>Is there some evidence you have of this plan? Sounds like this is just a fear you have.
The EARN IT act. It may not be Apple's plan, Apple's plan, as you suggest, might only be for doing scanning on encrypted iCloud and excluding encrypted iMessage. But what Apple will be pushed to do after that is pretty clear.
If the government passes a law mandating that encrypted messages be scanned, it won’t be done using this CSAM mechanism, and it won’t only be Apple doing it.
In short, you might be right to be afraid of this outcome, but it has nothing whatsoever to do with CSAM countermeasures.
>That, of course, is the rub: Apple controls the algorithm, both in terms of what it looks for, what bugs it may or may not have, and also the inputs, which in the case of CSAM scanning is the database from NCMEC. Apple has certainly worked hard to be a company that users trust, but we already know that that trust doesn’t extend everywhere: Apple has, under Chinese government pressure, put Chinese user iCloud data on state-owned enterprise servers, along with the encryption keys necessary to access it. What happens when China announces its version of the NCMEC, which not only includes the horrific imagery Apple’s system is meant to capture, but also images and memes the government deems illegal?

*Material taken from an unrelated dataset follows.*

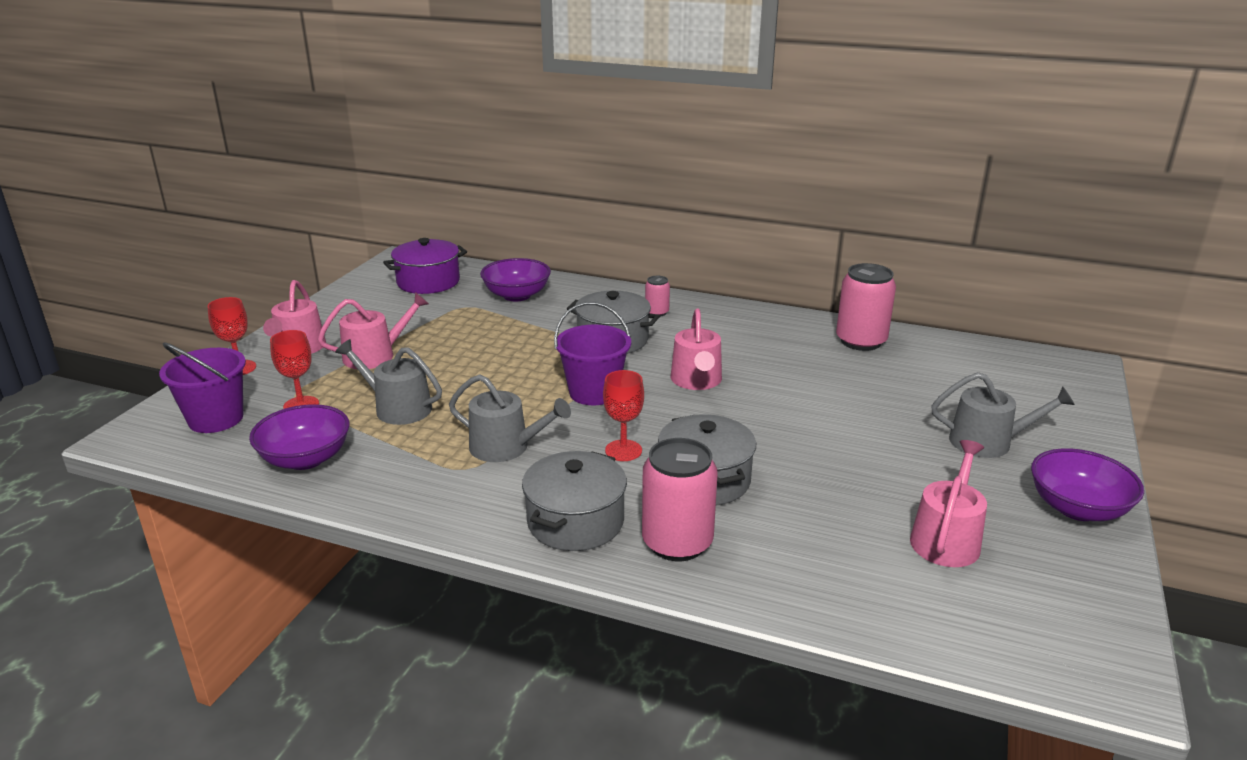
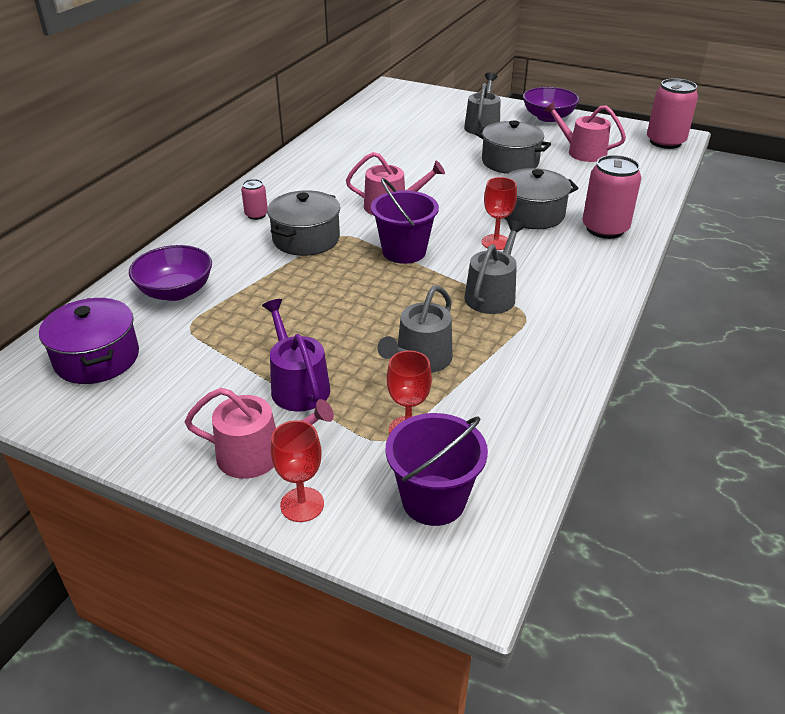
camera: 85 degrees left, 10 degrees up
(305, 459) = (516, 411): purple bowl -> none
(375, 355) = (297, 385): pink watering can -> purple watering can
(575, 521) = (589, 264): grey pot -> grey pot (510, 162)
(860, 341) = (341, 141): pink can -> pink can (665, 142)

>The fundamental issue — and the first reason why I think Apple made a mistake here — is that there is a meaningful difference between capability and policy. One of the most powerful arguments in Apple’s favor in the 2016 San Bernardino case is that the company didn’t even have the means to break into the iPhone in question, and that to build the capability would open the company up to a multitude of requests that were far less pressing in nature, and weaken the company’s ability to stand up to foreign governments. In this case, though, Apple is building the capability, and the only thing holding the company back is policy.

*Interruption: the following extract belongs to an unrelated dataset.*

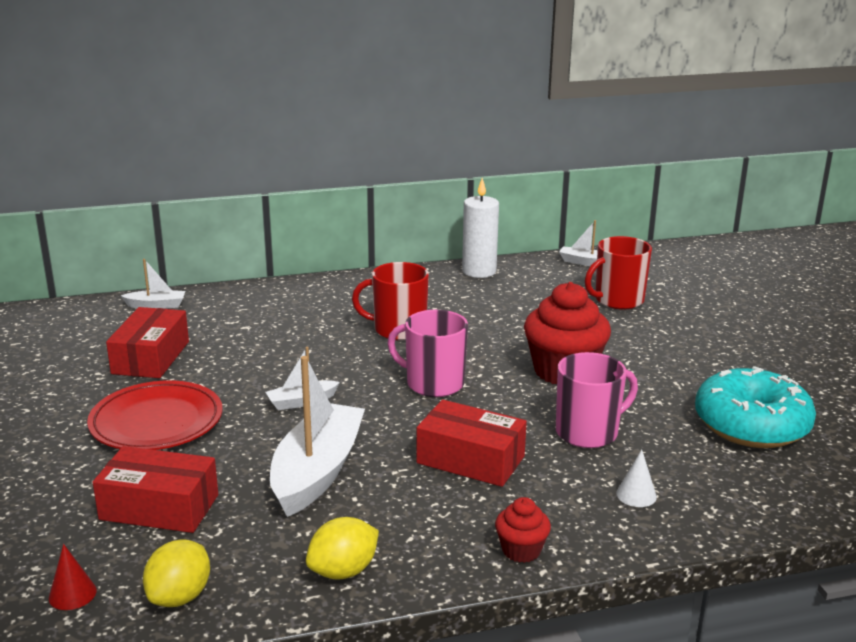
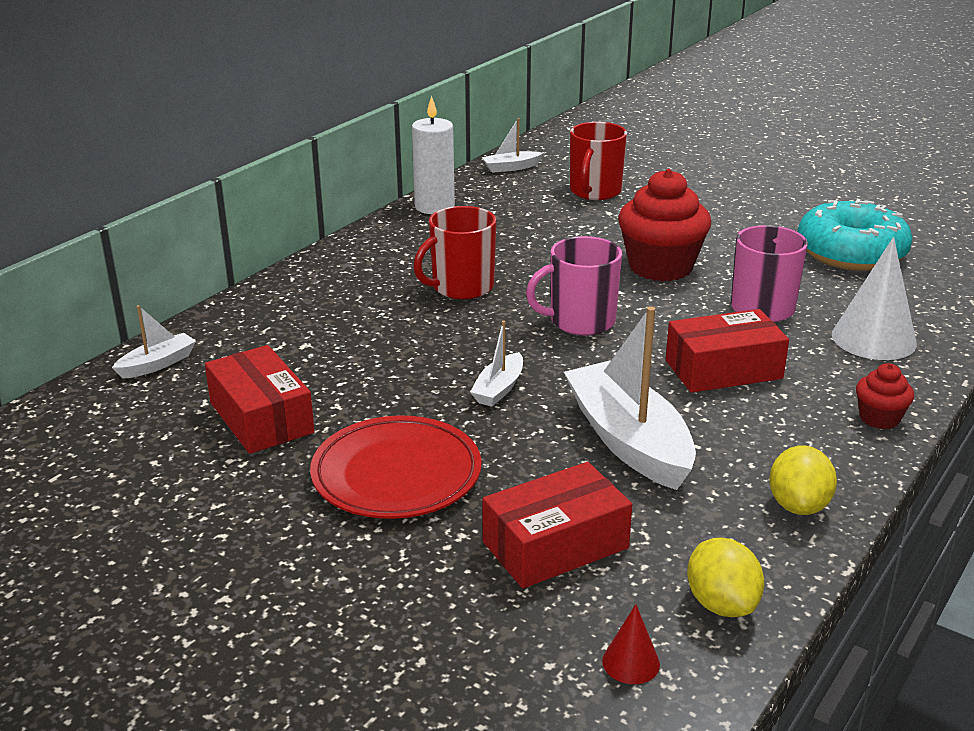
camera: 40 degrees left, 5 degrees up
(636, 495) = (873, 339): white cone -> white cone, size x2.10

I agree that it could be used to detect image collections (and only image collections) that are not porn, that users upload to iCloud Photo Library.
That is the only established abuse case. Apple has categorically denied that they will comply with it, just as they refused to help the FBI in the San Bernardino case.

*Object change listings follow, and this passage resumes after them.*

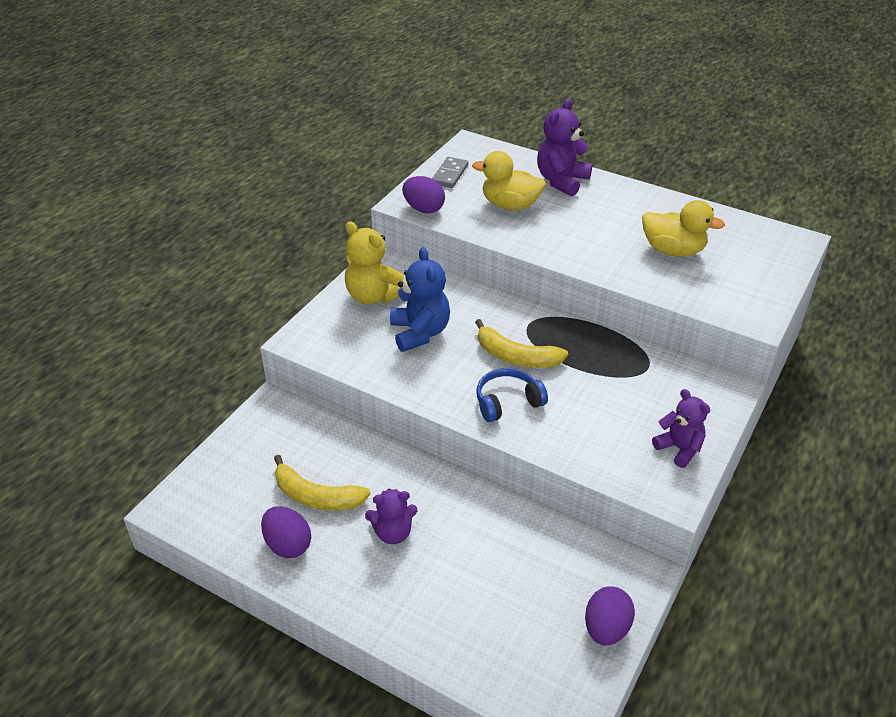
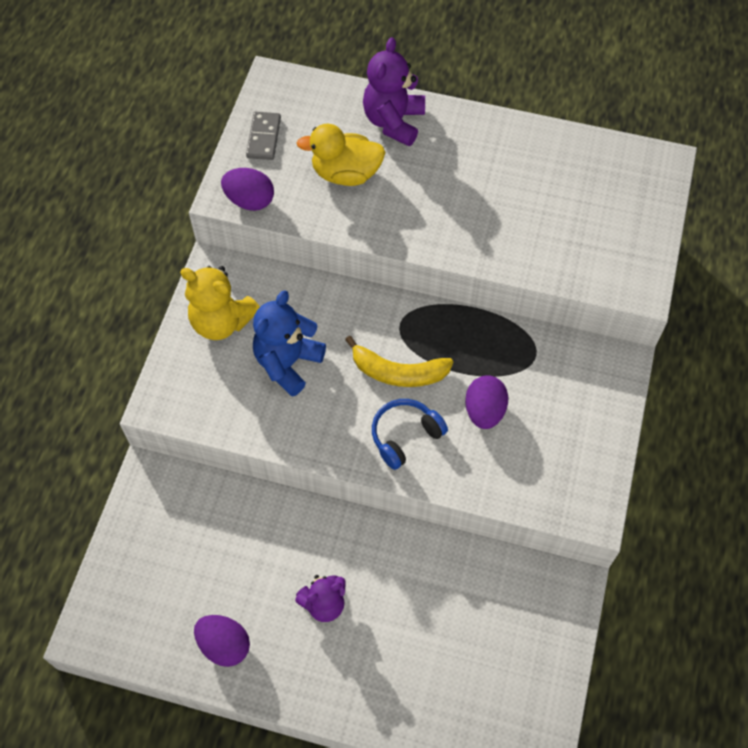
camera: 15 degrees left, 20 degrees up
(316, 496) = (234, 580): yellow banana -> none
(420, 333) = (288, 363): blue teddy bear -> blue teddy bear turned 120 degrees counterclockwise
(606, 628) = (552, 657): purple egg -> purple egg (484, 411)
(673, 250) = (538, 207): yellow duck -> none
(679, 448) = (587, 454): purple teddy bear -> none

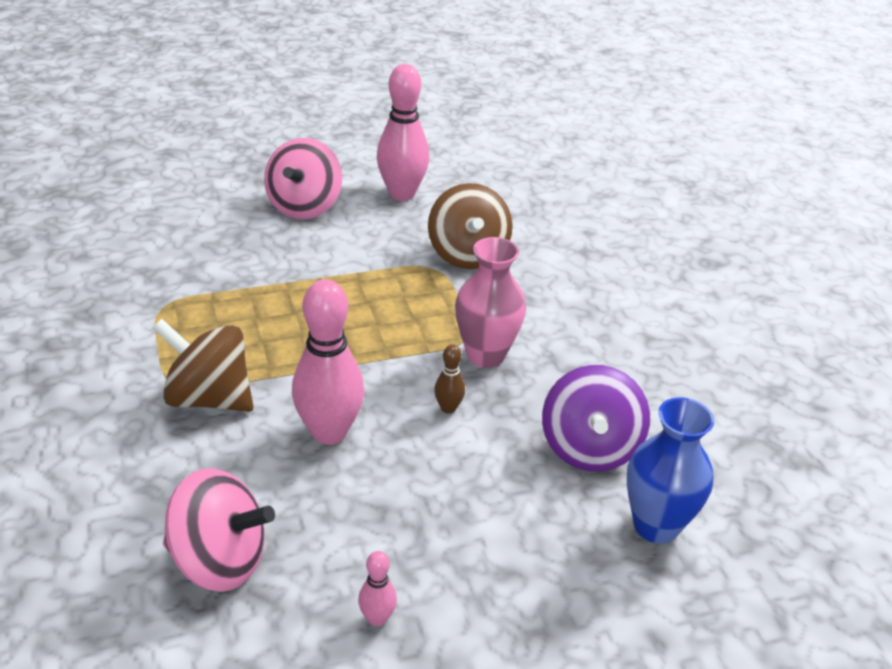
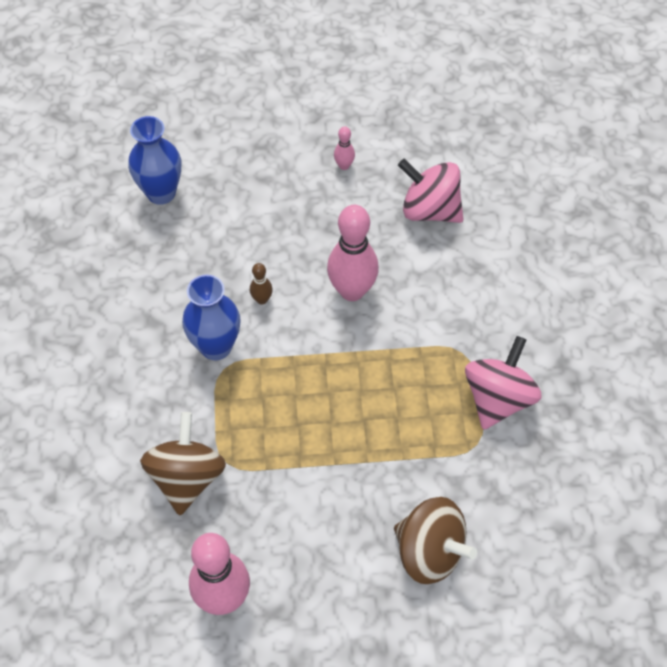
camera: 165 degrees left, 20 degrees up
(209, 398) = (436, 334): brown spinning top -> brown spinning top (429, 552)
(304, 207) = (335, 586): pink spinning top -> pink spinning top (498, 399)
(485, 355) = (216, 347): pink vase -> blue vase
(589, 448) = (175, 252): purple spinning top -> none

Even if they do end up complying in China because China passed a law, authoritarianism in China is a red herring. This mechanism is of no consequence to the Chinese government.
All of has absolutely nothing to do with your claim that ‘iMessage is next’ and the article doesn’t support your claim.
The EARN IT act. It may not be Apple's plan, Apple's plan, as you suggest, might only be for doing scanning on encrypted iCloud and excluding encrypted iMessage. But what Apple will be pushed to do after that is pretty clear.